[Work task]:
Each line holding the string "июля" is to be copied from the data.

[Dataset records]:

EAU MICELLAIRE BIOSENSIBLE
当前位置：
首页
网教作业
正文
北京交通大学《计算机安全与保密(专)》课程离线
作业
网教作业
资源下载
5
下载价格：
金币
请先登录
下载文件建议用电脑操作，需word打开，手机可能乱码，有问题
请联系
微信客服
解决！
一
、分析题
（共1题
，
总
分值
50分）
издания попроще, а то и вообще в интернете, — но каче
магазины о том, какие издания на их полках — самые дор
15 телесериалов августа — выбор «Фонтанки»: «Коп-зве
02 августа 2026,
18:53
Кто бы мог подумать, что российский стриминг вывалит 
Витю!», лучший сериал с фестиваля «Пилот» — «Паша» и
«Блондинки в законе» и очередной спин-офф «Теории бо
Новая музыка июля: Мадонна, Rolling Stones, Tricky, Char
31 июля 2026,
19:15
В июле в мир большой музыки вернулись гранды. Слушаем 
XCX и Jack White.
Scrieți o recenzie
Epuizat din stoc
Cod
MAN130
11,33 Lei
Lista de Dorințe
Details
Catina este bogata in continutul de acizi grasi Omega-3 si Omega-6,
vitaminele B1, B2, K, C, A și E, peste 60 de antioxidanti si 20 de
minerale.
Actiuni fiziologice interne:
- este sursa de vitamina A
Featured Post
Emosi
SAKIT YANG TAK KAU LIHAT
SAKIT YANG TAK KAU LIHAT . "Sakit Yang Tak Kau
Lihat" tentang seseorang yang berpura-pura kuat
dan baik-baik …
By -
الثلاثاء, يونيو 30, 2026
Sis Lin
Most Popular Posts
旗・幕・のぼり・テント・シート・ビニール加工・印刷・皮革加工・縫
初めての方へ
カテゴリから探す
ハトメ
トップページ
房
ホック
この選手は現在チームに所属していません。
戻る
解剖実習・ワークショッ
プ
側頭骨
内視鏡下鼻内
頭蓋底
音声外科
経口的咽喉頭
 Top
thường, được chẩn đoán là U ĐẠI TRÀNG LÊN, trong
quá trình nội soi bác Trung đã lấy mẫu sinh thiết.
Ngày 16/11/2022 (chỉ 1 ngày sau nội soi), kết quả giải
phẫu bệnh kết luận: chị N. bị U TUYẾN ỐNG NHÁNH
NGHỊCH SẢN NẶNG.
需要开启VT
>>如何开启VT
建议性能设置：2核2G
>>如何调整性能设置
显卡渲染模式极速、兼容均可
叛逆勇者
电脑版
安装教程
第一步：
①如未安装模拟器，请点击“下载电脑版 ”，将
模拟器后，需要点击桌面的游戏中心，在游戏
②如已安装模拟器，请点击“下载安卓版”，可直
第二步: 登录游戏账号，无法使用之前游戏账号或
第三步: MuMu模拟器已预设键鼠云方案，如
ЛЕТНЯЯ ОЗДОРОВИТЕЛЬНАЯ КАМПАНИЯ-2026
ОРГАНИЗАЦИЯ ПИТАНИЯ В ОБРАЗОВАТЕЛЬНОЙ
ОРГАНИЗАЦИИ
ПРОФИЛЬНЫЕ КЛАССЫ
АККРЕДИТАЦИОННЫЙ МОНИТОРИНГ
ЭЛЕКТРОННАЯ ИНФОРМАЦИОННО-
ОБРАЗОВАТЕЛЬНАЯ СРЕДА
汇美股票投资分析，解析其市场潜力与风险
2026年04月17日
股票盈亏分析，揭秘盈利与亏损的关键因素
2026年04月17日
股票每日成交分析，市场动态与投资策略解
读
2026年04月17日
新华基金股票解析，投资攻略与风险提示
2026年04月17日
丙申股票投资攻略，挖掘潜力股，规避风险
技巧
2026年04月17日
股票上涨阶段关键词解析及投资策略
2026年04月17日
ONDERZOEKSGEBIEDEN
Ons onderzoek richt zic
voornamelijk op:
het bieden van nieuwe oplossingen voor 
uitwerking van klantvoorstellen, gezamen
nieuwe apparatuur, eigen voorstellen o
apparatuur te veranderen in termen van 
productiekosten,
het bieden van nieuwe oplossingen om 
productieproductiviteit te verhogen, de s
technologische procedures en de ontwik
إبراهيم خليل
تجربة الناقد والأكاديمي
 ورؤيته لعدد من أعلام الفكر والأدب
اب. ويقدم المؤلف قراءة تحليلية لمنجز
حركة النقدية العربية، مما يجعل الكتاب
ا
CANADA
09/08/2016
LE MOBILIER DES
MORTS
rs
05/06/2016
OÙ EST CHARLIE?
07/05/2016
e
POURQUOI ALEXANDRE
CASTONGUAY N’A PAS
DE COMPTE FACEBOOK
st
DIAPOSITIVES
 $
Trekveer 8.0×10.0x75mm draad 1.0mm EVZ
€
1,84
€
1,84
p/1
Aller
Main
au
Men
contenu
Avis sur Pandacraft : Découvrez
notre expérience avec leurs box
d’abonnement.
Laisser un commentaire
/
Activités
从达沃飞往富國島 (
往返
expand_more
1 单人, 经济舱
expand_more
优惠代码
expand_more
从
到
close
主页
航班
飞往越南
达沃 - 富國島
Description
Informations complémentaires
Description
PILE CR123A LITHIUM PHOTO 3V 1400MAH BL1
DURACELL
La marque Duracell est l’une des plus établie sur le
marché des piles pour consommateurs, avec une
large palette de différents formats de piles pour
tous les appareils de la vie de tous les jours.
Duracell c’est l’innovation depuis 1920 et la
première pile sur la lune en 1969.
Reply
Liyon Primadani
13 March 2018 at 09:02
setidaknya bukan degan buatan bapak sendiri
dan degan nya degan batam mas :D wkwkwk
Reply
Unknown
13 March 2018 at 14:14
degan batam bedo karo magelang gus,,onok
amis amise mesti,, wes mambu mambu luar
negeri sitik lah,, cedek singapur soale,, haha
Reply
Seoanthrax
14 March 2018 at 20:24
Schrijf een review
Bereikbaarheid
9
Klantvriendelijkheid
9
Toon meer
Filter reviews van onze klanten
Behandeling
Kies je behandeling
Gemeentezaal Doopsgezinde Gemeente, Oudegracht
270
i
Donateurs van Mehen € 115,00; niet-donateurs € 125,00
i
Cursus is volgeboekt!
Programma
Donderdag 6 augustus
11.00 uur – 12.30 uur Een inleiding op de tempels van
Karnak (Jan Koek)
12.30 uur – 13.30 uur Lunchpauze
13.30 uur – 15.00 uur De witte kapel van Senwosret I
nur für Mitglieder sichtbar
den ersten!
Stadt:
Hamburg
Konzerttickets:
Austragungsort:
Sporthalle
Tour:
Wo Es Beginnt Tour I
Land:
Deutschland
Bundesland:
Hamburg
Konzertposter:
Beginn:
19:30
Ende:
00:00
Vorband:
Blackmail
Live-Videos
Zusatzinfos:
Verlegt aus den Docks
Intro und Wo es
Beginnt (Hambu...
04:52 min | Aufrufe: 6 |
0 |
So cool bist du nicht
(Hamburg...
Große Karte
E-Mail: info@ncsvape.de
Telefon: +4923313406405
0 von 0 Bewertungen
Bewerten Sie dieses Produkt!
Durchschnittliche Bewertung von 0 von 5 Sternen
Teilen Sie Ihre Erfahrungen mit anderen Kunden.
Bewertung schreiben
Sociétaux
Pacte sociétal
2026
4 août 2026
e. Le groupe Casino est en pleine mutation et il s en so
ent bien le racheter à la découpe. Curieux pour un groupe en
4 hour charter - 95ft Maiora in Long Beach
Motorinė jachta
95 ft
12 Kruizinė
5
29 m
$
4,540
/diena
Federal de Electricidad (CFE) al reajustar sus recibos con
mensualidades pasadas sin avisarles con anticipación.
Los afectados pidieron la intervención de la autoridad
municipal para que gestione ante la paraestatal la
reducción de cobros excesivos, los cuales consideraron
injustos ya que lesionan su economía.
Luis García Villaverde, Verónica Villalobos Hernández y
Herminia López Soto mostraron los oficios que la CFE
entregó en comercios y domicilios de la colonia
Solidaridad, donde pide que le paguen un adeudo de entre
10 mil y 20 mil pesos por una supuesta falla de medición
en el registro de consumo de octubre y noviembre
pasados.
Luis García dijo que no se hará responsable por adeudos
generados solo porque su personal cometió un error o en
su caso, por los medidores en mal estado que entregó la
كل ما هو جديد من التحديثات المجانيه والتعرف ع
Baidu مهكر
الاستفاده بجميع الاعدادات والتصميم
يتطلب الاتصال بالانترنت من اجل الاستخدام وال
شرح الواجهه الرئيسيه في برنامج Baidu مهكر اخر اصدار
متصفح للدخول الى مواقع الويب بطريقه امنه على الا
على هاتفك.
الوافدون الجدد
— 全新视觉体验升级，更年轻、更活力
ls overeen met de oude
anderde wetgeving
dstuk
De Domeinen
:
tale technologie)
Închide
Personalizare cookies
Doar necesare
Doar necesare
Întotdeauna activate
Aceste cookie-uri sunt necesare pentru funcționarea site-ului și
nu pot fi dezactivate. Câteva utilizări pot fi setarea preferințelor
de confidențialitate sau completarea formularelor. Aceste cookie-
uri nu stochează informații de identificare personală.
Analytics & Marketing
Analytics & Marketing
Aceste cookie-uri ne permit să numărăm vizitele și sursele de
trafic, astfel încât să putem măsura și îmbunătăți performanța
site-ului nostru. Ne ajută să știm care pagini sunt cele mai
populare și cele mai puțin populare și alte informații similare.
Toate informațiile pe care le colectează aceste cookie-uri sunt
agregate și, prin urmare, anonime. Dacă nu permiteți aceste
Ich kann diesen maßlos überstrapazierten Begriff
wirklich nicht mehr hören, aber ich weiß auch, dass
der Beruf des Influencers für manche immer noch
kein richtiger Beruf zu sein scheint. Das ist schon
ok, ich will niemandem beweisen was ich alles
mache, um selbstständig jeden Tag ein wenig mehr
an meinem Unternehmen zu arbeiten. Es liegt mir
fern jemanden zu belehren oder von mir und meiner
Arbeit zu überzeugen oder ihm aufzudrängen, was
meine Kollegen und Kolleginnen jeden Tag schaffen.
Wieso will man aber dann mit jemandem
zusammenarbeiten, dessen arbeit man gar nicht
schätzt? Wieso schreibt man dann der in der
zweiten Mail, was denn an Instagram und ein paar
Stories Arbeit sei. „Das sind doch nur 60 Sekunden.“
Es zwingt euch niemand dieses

[Result of this exercise]:
Новая музыка июля: Мадонна, Rolling Stones, Tricky, Char
31 июля 2026,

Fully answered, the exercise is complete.